Saturday, 10 March 2012
Review: Simon McBride
Simon McBride - Nine Lives (Nugene)
As a Belfast boy playing the blues, singer/guitarist Simon McBride has attracted inevitable comparisons with compatriots Rory Gallagher and Gary Moore. ‘Down to the Wire’, the opening salvo on this largely live collection certainly bears out the latter, with a lyrical cascade of electric notes inescapably reminiscent of ‘Parisian Walkway’ and ‘Still Got the Blues for You’; while the eight minute medley of ‘Take My Hand/Hell Waters Rising’ which follows on its heels is a different animal altogether, a master-class of blue-collar gutsiness which impertinently channels a certain tousle-haired gunslinger in a checked shirt.
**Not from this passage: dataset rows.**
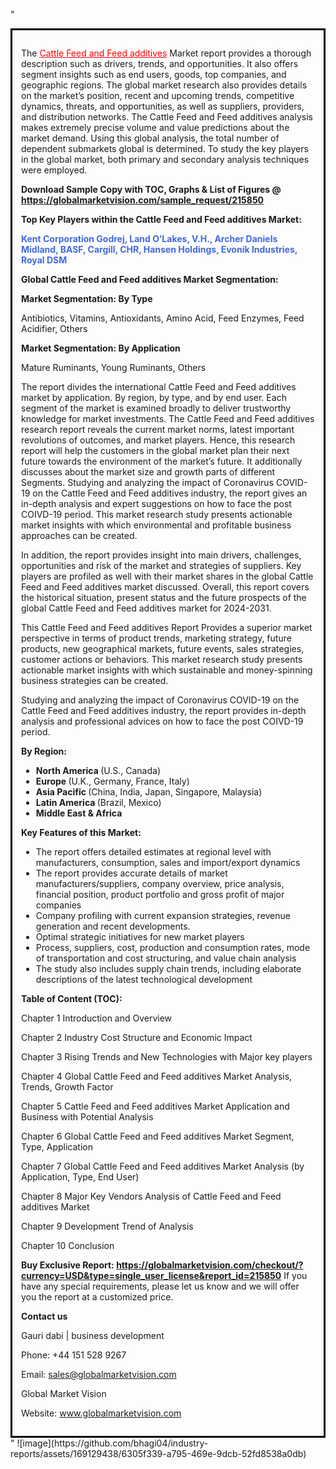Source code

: "<div style='border: 3px solid black; padding: 1em;'>

The <a style='color: #ff0000;' href='https://globalmarketvision.com/reports/global-cattle-feed-and-feed-additives-market/215850'>Cattle Feed and Feed additives</a> Market report provides a thorough description such as drivers, trends, and opportunities. It also offers segment insights such as end users, goods, top companies, and geographic regions. The global market research also provides details on the market’s position, recent and upcoming trends, competitive dynamics, threats, and opportunities, as well as suppliers, providers, and distribution networks. The Cattle Feed and Feed additives analysis makes extremely precise volume and value predictions about the market demand. Using this global analysis, the total number of dependent submarkets global is determined. To study the key players in the global market, both primary and secondary analysis techniques were employed.

<strong>Download Sample Copy with TOC, Graphs &amp; List of Figures @</strong><strong> <a style='color: #ff0000;' href='https://globalmarketvision.com/sample_request/215850?utm_source=linkedinPulse&utm_medium=Bhagyashree&utm_campaign=Bhagyashree'><strong>https://globalmarketvision.com/sample_request/215850 </strong></a></strong>

<strong>Top Key Players within the Cattle Feed and Feed additives Market:</strong>

<strong style='color: #4169e1;'>Kent Corporation Godrej, Land O’Lakes, V.H., Archer Daniels Midland, BASF, Cargill, CHR, Hansen Holdings, Evonik Industries, Royal DSM</strong>

<strong>Global Cattle Feed and Feed additives Market Segmentation:</strong>

<strong>Market Segmentation: By Type</strong>

Antibiotics, Vitamins, Antioxidants, Amino Acid, Feed Enzymes, Feed Acidifier, Others

<strong>Market Segmentation: By Application</strong>

Mature Ruminants, Young Ruminants, Others

The report divides the international Cattle Feed and Feed additives market by application. By region, by type, and by end user. Each segment of the market is examined broadly to deliver trustworthy knowledge for market investments. The Cattle Feed and Feed additives research report reveals the current market norms, latest important revolutions of outcomes, and market players. Hence, this research report will help the customers in the global market plan their next future towards the environment of the market’s future. It additionally discusses about the market size and growth parts of different Segments. Studying and analyzing the impact of Coronavirus COVID-19 on the Cattle Feed and Feed additives industry, the report gives an in-depth analysis and expert suggestions on how to face the post COIVD-19 period. This market research study presents actionable market insights with which environmental and profitable business approaches can be created.

In addition, the report provides insight into main drivers, challenges, opportunities and risk of the market and strategies of suppliers. Key players are profiled as well with their market shares in the global Cattle Feed and Feed additives market discussed. Overall, this report covers the historical situation, present status and the future prospects of the global Cattle Feed and Feed additives market for 2024-2031.

This Cattle Feed and Feed additives Report Provides a superior market perspective in terms of product trends, marketing strategy, future products, new geographical markets, future events, sales strategies, customer actions or behaviors. This market research study presents actionable market insights with which sustainable and money-spinning business strategies can be created.

Studying and analyzing the impact of Coronavirus COVID-19 on the Cattle Feed and Feed additives industry, the report provides in-depth analysis and professional advices on how to face the post COIVD-19 period.

<strong>By Region:</strong>
<ul>
  <li><strong> North America </strong>(U.S., Canada)</li>
  <li><strong> Europe </strong>(U.K., Germany, France, Italy)</li>
  <li><strong> Asia Pacific </strong>(China, India, Japan, Singapore, Malaysia)</li>
  <li><strong> Latin America </strong>(Brazil, Mexico)</li>
  <li><strong> Middle East &amp; Africa</strong></li>
</ul>
<strong>Key Features of this Market:</strong>
<ul>
  <li>The report offers detailed estimates at regional level with manufacturers, consumption, sales and import/export dynamics</li>
  <li>The report provides accurate details of market manufacturers/suppliers, company overview, price analysis, financial position, product portfolio and gross profit of major companies</li>
  <li>Company profiling with current expansion strategies, revenue generation and recent developments.</li>
  <li>Optimal strategic initiatives for new market players</li>
  <li>Process, suppliers, cost, production and consumption rates, mode of transportation and cost structuring, and value chain analysis</li>
  <li>The study also includes supply chain trends, including elaborate descriptions of the latest technological development</li>
</ul>
<strong>Table of Content (TOC): </strong>

Chapter 1 Introduction and Overview

Chapter 2 Industry Cost Structure and Economic Impact

Chapter 3 Rising Trends and New Technologies with Major key players

Chapter 4 Global Cattle Feed and Feed additives Market Analysis, Trends, Growth Factor

Chapter 5 Cattle Feed and Feed additives Market Application and Business with Potential Analysis

Chapter 6 Global Cattle Feed and Feed additives Market Segment, Type, Application

Chapter 7 Global Cattle Feed and Feed additives Market Analysis (by Application, Type, End User)

Chapter 8 Major Key Vendors Analysis of Cattle Feed and Feed additives Market

Chapter 9 Development Trend of Analysis

Chapter 10 Conclusion

<strong>Buy Exclusive Report:</strong><strong> <a style='color: #ff0000;' href='https://globalmarketvision.com/checkout/?currency=USD&type=single_user_license&report_id=215850?utm_source=linkedinPulse&utm_medium=Bhagyashree&utm_campaign=Bhagyashree'>https://globalmarketvision.com/checkout/?currency=USD&type=single_user_license&report_id=215850</a></strong>
If you have any special requirements, please let us know and we will offer you the report at a customized price.

<strong>Contact us</strong>

Gauri dabi | business development

Phone: +44 151 528 9267

Email: <a href='mailto:sales@globalmarketvision.com'>sales@globalmarketvision.com</a>

Global Market Vision

Website: <a href='http://www.globalmarketvision.com/'>www.globalmarketvision.com</a>

</div>"
![image](https://github.com/bhagi04/industry-reports/assets/169129438/6305f339-a795-469e-9dcb-52fd8538a0db)

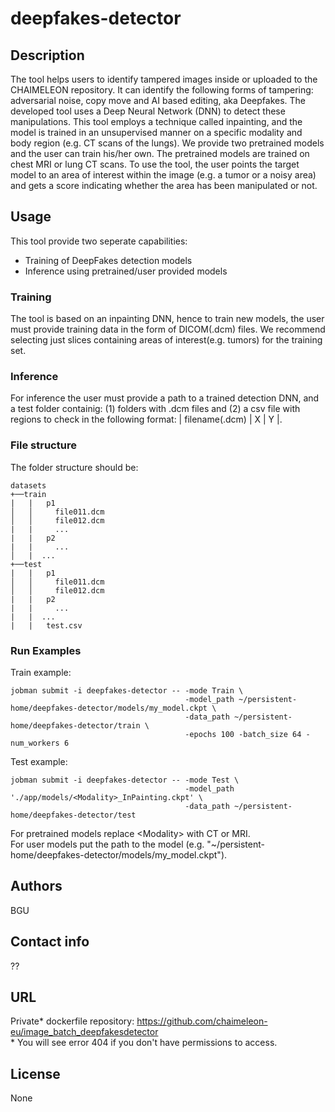 # deepfakes-detector

## Description
The tool helps users to identify tampered images inside or uploaded to the CHAIMELEON repository.
It can identify the following forms of tampering: adversarial noise, copy move and AI based editing, aka Deepfakes.
The developed tool uses a Deep Neural Network (DNN) to detect these manipulations.
This tool employs a technique called inpainting, and the model is trained in an unsupervised manner on a specific modality and body region (e.g. CT scans of the lungs). We provide two pretrained models and the user can train his/her own. The pretrained models are trained on chest MRI or lung CT scans. 
To use the tool, the user points the target model to an area of interest within the image (e.g. a tumor or a noisy area) and gets a score indicating whether the area has been manipulated or not.

## Usage
This tool provide two seperate capabilities:
- Training of DeepFakes detection models
- Inference using pretrained/user provided models

### Training
The tool is based on an inpainting DNN, hence to train new models, the user must provide training data in the form of DICOM(.dcm) files.
We recommend selecting just slices containing areas of interest(e.g. tumors) for the training set.


### Inference
For inference the user must provide a path to a trained detection DNN, and a test folder containig: (1) folders with .dcm files and (2) a csv file with regions to check in the following format: | filename(.dcm) | X | Y |.

### File structure
The folder structure should be:
```
datasets
+──train
|   |   p1
│   │     file011.dcm 
│   │     file012.dcm
|   |     ...
|   |   p2
|   |     ...
│   |  ...
+──test
|   |   p1
│   │     file011.dcm 
│   │     file012.dcm
|   |   p2
|   |     ...
|   |  ...
|   |   test.csv
```

### Run Examples
Train example:
```
jobman submit -i deepfakes-detector -- -mode Train \
                                       -model_path ~/persistent-home/deepfakes-detector/models/my_model.ckpt \
                                       -data_path ~/persistent-home/deepfakes-detector/train \
                                       -epochs 100 -batch_size 64 -num_workers 6
```

Test example:
```
jobman submit -i deepfakes-detector -- -mode Test \
                                       -model_path './app/models/<Modality>_InPainting.ckpt' \
                                       -data_path ~/persistent-home/deepfakes-detector/test 
```
For pretrained models replace \<Modality\> with CT or MRI.  
For user models put the path to the model (e.g. "~/persistent-home/deepfakes-detector/models/my_model.ckpt").

## Authors
BGU

## Contact info
??

## URL
Private\* dockerfile repository:
https://github.com/chaimeleon-eu/image_batch_deepfakesdetector  
\* You will see error 404 if you don't have permissions to access.

## License
None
On this third album McBride, aided and abetted by rhythm section Paul Hamilton (drums) and Carl Harvey (bass), stakes a genuine claim to be the rightful heir to Northern Ireland’s distinguished blues heritage, playing with a rare passion and conviction, and matching first rate musicianship with top notch material. All nine live numbers and four acoustic bonus tracks showcase the unaffected earthiness of his voice and the cool fluid power of his guitar style in their respective ways, but the obvious point of entry is probably the impressive new single, ‘Rich Man Falling’.